_YOUR OBJECTIVE_
Turn the text lines in the rows below into a JSON list of strings, one string per line, with blank lines omitted. Leave the pictures out.

_RECORDS TO USE_

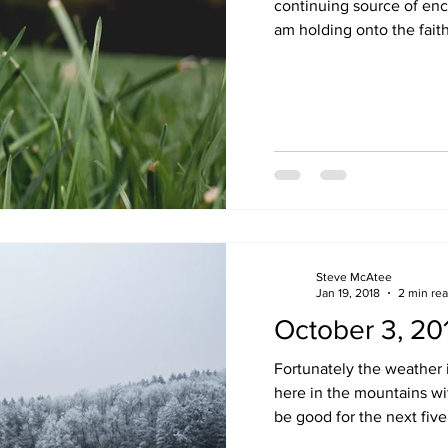
continuing source of enc
am holding onto the faith 
Steve McAtee
Jan 19, 2018
2 min re
October 3, 20
Fortunately the weather i
here in the mountains wit
be good for the next five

_EXPECTED OUTPUT_
[
  "continuing source of enc",
  "am holding onto the faith ",
  "Steve McAtee",
  "Jan 19, 2018",
  "2 min re",
  "October 3, 20",
  "Fortunately the weather i",
  "here in the mountains wit",
  "be good for the next five"
]